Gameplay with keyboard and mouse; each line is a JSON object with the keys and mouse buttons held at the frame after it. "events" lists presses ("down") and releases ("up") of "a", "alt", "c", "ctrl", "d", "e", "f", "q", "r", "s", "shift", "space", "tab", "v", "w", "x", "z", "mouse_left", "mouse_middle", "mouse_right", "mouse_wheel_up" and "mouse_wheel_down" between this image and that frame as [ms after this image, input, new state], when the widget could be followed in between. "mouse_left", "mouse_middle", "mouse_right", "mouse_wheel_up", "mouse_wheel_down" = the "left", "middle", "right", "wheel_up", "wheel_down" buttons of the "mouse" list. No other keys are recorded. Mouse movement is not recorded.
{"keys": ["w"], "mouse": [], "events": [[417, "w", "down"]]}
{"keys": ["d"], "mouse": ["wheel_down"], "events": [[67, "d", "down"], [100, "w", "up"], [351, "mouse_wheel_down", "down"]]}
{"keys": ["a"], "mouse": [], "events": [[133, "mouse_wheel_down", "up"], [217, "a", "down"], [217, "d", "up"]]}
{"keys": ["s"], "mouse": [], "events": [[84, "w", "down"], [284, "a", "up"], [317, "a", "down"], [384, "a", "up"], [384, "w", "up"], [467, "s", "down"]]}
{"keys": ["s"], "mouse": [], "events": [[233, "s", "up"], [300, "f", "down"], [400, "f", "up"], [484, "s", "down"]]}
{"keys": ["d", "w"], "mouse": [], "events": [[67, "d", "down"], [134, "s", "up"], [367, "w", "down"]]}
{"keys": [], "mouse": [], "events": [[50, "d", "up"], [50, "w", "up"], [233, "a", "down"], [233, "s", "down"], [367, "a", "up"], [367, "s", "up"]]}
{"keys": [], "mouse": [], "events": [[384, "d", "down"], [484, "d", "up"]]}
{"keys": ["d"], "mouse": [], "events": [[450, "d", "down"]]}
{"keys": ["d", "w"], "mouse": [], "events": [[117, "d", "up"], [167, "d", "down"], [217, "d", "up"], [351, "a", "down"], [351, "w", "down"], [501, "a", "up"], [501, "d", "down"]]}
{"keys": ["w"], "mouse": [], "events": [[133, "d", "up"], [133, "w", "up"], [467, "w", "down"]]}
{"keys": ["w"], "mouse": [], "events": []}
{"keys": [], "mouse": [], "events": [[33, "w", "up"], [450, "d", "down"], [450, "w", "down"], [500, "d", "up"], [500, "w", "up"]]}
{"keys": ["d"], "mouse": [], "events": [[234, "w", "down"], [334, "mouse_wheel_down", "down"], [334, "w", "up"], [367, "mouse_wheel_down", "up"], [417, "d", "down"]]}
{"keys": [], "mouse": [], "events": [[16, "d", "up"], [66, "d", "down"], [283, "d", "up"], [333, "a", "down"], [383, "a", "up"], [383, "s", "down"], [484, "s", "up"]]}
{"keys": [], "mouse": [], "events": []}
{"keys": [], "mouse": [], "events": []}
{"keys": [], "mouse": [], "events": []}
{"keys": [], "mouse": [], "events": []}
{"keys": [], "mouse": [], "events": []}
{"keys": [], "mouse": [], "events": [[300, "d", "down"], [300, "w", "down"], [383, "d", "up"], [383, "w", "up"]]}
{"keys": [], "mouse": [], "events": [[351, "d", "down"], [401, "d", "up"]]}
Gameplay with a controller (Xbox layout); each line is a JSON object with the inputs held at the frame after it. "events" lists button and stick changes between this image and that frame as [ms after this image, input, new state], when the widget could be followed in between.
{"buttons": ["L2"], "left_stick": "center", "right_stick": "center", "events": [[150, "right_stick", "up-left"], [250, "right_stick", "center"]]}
○ ○ ○ ○ ○ ○ ○
= WORK TASK =
Write out the complete listing above, exactly as it reads.

= ANSWER TO THE EXERCISE =
Gameplay with keyboard and mouse; each line is a JSON object with the keys and mouse buttons held at the frame after it. "events" lists presses ("down") and releases ("up") of "a", "alt", "c", "ctrl", "d", "e", "f", "q", "r", "s", "shift", "space", "tab", "v", "w", "x", "z", "mouse_left", "mouse_middle", "mouse_right", "mouse_wheel_up" and "mouse_wheel_down" between this image and that frame as [ms after this image, input, new state], when the widget could be followed in between. "mouse_left", "mouse_middle", "mouse_right", "mouse_wheel_up", "mouse_wheel_down" = the "left", "middle", "right", "wheel_up", "wheel_down" buttons of the "mouse" list. No other keys are recorded. Mouse movement is not recorded.
{"keys": ["w"], "mouse": [], "events": [[417, "w", "down"]]}
{"keys": ["d"], "mouse": ["wheel_down"], "events": [[67, "d", "down"], [100, "w", "up"], [351, "mouse_wheel_down", "down"]]}
{"keys": ["a"], "mouse": [], "events": [[133, "mouse_wheel_down", "up"], [217, "a", "down"], [217, "d", "up"]]}
{"keys": ["s"], "mouse": [], "events": [[84, "w", "down"], [284, "a", "up"], [317, "a", "down"], [384, "a", "up"], [384, "w", "up"], [467, "s", "down"]]}
{"keys": ["s"], "mouse": [], "events": [[233, "s", "up"], [300, "f", "down"], [400, "f", "up"], [484, "s", "down"]]}
{"keys": ["d", "w"], "mouse": [], "events": [[67, "d", "down"], [134, "s", "up"], [367, "w", "down"]]}
{"keys": [], "mouse": [], "events": [[50, "d", "up"], [50, "w", "up"], [233, "a", "down"], [233, "s", "down"], [367, "a", "up"], [367, "s", "up"]]}
{"keys": [], "mouse": [], "events": [[384, "d", "down"], [484, "d", "up"]]}
{"keys": ["d"], "mouse": [], "events": [[450, "d", "down"]]}
{"keys": ["d", "w"], "mouse": [], "events": [[117, "d", "up"], [167, "d", "down"], [217, "d", "up"], [351, "a", "down"], [351, "w", "down"], [501, "a", "up"], [501, "d", "down"]]}
{"keys": ["w"], "mouse": [], "events": [[133, "d", "up"], [133, "w", "up"], [467, "w", "down"]]}
{"keys": ["w"], "mouse": [], "events": []}
{"keys": [], "mouse": [], "events": [[33, "w", "up"], [450, "d", "down"], [450, "w", "down"], [500, "d", "up"], [500, "w", "up"]]}
{"keys": ["d"], "mouse": [], "events": [[234, "w", "down"], [334, "mouse_wheel_down", "down"], [334, "w", "up"], [367, "mouse_wheel_down", "up"], [417, "d", "down"]]}
{"keys": [], "mouse": [], "events": [[16, "d", "up"], [66, "d", "down"], [283, "d", "up"], [333, "a", "down"], [383, "a", "up"], [383, "s", "down"], [484, "s", "up"]]}
{"keys": [], "mouse": [], "events": []}
{"keys": [], "mouse": [], "events": []}
{"keys": [], "mouse": [], "events": []}
{"keys": [], "mouse": [], "events": []}
{"keys": [], "mouse": [], "events": []}
{"keys": [], "mouse": [], "events": [[300, "d", "down"], [300, "w", "down"], [383, "d", "up"], [383, "w", "up"]]}
{"keys": [], "mouse": [], "events": [[351, "d", "down"], [401, "d", "up"]]}
Gameplay with a controller (Xbox layout); each line is a JSON object with the inputs held at the frame after it. "events" lists button and stick changes between this image and that frame as [ms after this image, input, new state], when the widget could be followed in between.
{"buttons": ["L2"], "left_stick": "center", "right_stick": "center", "events": [[150, "right_stick", "up-left"], [250, "right_stick", "center"]]}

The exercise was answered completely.